If Christmas evening is the best sandwich of the year - ham and turkey with cranberry sauce, stuffing and anything else we can cram in (including sprouts if I can get away with it) - then Boxing day is most certainly the best bubble and squeak.
Christmas is one of the few roasts when there are actually leftovers - though sometimes, shamefully, not. For me, there has to be potato and there has to be sprouts. Any additional swede, parsnip, cabbage, carrot or peas are a bonus, but the sprouts are the finest part. At home alone I make squeak for one, a crispy messy lump, and top it with a fried egg. For boxing day bubble though, this is the centrepiece to the second feast of Christmas.
Bubble and squeak go onto plates alongside slices of ham, turkey, any left over cold sausages-in-bacon and stuffing. Depending on quantities, sometimes a separate bowl of mashed potato or some steamed greens are on the table; the only other feature is pickle. Pickled walnuts, piccalilli, pickled red cabbage - the queen of Christmas pickles - gherkins, onions, beetroot, branston pickle... almost no limit.
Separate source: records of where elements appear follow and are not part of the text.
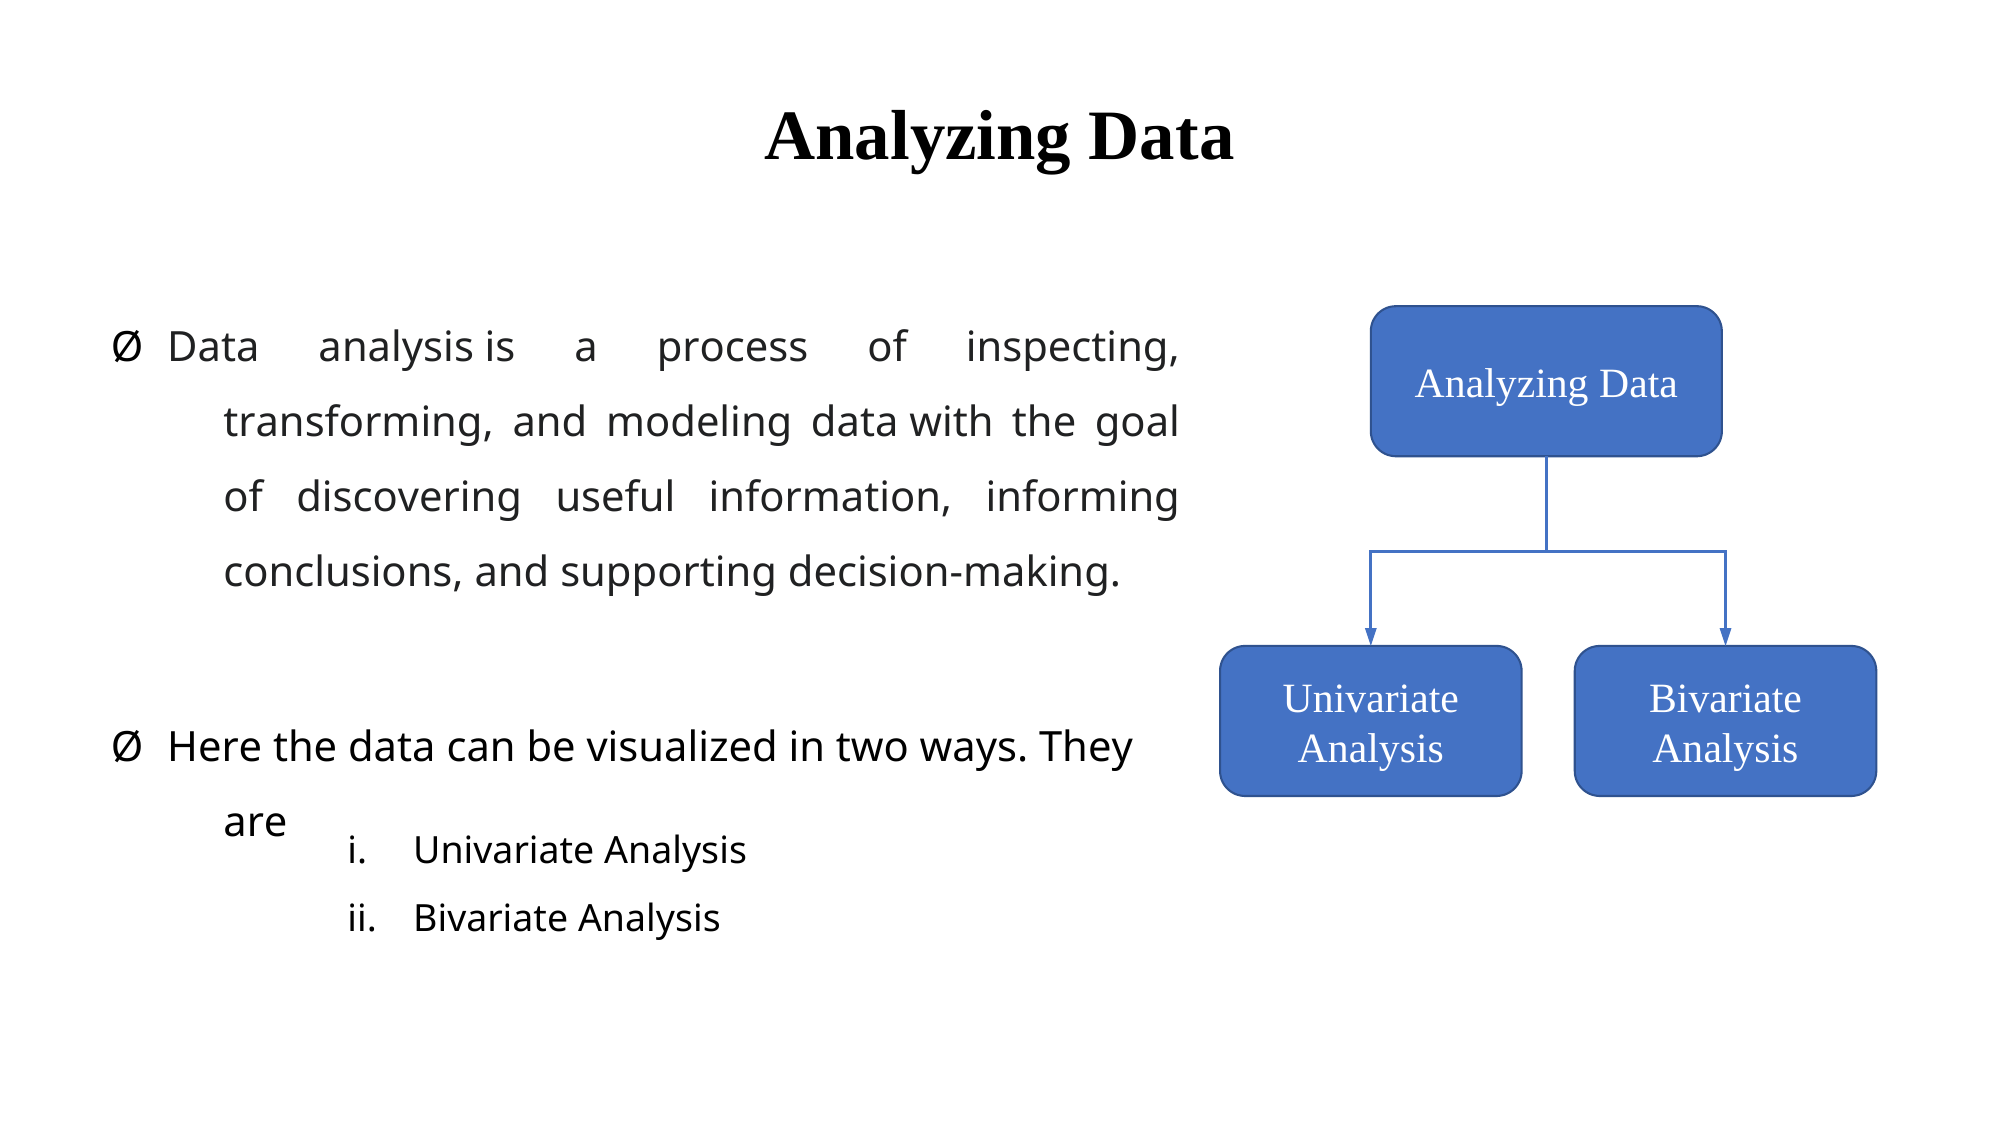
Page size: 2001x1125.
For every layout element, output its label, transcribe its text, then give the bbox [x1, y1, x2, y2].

text_box Data analysis is a process of inspecting, transforming, and modeling data with the goal of discovering useful information, informing conclusions, and supporting decision-making. Here the data can be visualized in two ways. They are [95, 287, 1196, 927]
text_box Bivariate Analysis [1574, 645, 1877, 797]
text_box Univariate Analysis [1220, 645, 1522, 797]
text_box Analyzing Data [664, 81, 1336, 183]
text_box Univariate Analysis Bivariate Analysis [332, 795, 772, 993]
text_box Analyzing Data [1370, 306, 1722, 457]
The remaining space on one's plate is heaped with the astringent, vinegary crunch, and devoured.
Exception: people who are not me indulge in a spoon of turkey jelly, in addition. I am not yet quite that sophisticated.
The meal is rounded off with further slices of Christmas pudding, denuded of charms to be heated in the microwave, then re-charmed and doused in leftover custard and further clotted cream. Coffee and mints follow this as naturally as retiring to beside the fire for a snooze, or to write thank you letters.
Chocolates may make an appearance, but only a few: it is only a few hours until supper, after all.